Colonial women appear to have benefited from a significant divergence from the application (if not the letter) of divorce law in England. English law treated marriage as a sacramental act, and this view was carried over into the southern colonies. In New England, however, marriage had a stronger secular contractual base, and it might be expected that acts of nonperformance such as desertion or cruelty would have been grounds to void it. Such was not the case, because colonial law made the sexual definition of marriage its essence and, in the absence of ecclesiastical courts, colonial civil courts considered sexual incapacity or illicit practices as the chief basis for its dissolution. But where divorce through parliamentary legislation had been available in England only to very rich men, in the colonies a few women from a wide social spectrum won divorce through court proceedings.

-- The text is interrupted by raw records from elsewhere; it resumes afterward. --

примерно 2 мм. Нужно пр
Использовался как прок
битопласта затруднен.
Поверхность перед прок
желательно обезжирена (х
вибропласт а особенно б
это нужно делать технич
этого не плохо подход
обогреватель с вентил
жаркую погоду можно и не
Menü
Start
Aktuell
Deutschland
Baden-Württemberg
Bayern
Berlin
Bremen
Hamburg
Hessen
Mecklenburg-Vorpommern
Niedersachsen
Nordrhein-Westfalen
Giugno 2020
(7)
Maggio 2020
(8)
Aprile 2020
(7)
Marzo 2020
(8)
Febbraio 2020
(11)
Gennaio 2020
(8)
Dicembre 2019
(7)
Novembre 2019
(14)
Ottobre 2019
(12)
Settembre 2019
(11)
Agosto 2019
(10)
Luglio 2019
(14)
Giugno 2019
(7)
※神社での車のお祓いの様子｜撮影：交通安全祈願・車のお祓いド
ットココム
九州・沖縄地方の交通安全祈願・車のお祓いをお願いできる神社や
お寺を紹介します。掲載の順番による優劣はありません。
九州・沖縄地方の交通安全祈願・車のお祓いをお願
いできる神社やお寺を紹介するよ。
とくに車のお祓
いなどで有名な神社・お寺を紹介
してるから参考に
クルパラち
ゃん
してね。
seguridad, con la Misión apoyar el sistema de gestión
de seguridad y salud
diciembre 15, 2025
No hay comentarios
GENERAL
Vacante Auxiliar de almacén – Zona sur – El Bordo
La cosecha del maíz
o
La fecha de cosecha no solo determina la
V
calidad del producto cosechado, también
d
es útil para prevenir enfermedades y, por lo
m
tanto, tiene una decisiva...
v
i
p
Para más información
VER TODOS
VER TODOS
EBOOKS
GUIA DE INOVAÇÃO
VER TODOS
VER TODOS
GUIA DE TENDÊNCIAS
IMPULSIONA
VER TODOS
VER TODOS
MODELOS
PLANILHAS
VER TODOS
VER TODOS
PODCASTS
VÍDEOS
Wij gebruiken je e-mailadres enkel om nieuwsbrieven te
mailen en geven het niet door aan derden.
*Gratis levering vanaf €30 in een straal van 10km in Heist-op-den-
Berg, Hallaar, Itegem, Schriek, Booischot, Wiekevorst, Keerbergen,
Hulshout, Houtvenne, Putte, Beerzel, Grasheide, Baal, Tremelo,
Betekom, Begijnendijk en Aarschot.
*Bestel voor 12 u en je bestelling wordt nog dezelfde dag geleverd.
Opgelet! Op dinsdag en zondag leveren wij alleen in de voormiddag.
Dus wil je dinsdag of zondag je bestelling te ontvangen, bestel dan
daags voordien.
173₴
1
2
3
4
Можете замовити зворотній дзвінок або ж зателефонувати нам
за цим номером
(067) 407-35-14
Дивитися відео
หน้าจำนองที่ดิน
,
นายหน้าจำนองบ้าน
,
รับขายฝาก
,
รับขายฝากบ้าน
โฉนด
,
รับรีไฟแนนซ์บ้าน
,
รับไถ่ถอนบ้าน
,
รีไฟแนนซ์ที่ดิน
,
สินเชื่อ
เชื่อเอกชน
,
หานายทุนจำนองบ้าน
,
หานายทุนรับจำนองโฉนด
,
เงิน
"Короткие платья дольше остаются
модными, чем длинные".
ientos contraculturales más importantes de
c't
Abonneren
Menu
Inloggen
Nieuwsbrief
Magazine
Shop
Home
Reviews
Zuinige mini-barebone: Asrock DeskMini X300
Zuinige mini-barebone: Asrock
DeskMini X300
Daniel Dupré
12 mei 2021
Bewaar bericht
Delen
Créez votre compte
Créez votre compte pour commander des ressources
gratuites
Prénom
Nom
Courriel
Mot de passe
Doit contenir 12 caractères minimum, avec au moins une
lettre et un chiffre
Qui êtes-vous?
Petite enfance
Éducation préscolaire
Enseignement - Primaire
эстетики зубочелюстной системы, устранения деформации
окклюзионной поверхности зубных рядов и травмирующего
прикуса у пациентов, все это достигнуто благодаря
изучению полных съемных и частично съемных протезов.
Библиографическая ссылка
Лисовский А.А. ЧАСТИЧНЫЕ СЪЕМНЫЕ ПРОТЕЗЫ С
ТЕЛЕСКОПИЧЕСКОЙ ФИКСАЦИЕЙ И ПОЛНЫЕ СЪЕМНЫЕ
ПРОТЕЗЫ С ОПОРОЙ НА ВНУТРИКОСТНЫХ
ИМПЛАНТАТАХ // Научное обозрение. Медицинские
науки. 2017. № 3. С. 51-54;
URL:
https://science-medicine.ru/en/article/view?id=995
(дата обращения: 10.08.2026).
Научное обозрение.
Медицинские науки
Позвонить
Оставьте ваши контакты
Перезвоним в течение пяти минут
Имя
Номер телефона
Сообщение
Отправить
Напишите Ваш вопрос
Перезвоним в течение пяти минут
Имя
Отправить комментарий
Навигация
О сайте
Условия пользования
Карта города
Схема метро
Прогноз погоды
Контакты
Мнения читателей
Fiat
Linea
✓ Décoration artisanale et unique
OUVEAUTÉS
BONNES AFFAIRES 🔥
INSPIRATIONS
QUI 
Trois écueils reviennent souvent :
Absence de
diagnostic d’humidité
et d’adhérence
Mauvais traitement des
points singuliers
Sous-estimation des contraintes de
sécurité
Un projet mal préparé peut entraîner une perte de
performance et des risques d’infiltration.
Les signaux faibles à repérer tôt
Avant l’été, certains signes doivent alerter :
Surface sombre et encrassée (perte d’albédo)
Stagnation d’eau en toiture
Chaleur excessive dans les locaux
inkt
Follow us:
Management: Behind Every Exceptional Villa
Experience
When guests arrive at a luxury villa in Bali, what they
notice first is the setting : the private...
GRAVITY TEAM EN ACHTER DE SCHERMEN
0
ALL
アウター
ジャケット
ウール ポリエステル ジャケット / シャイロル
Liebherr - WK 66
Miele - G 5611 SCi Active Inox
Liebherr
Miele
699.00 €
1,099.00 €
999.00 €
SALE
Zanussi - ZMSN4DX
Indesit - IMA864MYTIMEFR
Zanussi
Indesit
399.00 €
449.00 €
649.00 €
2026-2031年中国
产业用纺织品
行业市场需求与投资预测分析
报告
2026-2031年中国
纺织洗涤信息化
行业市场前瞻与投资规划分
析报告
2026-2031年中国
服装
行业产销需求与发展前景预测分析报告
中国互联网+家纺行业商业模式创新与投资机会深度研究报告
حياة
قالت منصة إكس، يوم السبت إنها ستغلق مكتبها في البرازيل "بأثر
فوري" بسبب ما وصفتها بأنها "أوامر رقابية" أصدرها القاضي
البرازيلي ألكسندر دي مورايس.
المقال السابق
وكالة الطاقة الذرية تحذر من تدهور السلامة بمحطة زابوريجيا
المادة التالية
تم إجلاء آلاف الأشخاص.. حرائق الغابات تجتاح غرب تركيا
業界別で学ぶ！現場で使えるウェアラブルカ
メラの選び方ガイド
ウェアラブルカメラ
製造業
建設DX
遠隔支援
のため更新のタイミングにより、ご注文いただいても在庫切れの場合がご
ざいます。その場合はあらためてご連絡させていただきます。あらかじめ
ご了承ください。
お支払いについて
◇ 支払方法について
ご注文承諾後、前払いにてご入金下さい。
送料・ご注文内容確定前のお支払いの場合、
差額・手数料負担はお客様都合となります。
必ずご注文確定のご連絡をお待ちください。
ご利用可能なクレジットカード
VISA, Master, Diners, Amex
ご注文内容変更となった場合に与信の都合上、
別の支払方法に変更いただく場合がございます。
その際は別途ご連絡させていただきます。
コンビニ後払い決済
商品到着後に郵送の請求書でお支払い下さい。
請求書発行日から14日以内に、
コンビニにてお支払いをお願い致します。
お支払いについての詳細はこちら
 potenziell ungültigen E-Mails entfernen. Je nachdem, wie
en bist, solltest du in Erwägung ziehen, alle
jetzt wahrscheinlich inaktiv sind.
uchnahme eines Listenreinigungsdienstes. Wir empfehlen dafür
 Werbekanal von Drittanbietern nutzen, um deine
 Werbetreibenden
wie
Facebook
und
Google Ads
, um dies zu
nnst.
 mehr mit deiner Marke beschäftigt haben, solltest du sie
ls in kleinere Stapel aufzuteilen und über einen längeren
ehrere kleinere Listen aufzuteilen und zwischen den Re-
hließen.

A laborer, a poor woman, and a black servant, for example, all gained freedom from their husbands in Massachusetts during the eighteenth century.

Colonial women had "equality of function and dependency of status." 19 They typically suffered the brunt of punishment for fornication and adultery. Men were far more successful in obtaining divorces, and they enjoyed economic independence, political and religious leadership, greater literacy, and greater control over geographic moves. By the late eighteenth century, the forces of economic liberalism and a rising commercial economy diminished the functional equality of women and eroded their already problematic legal standing.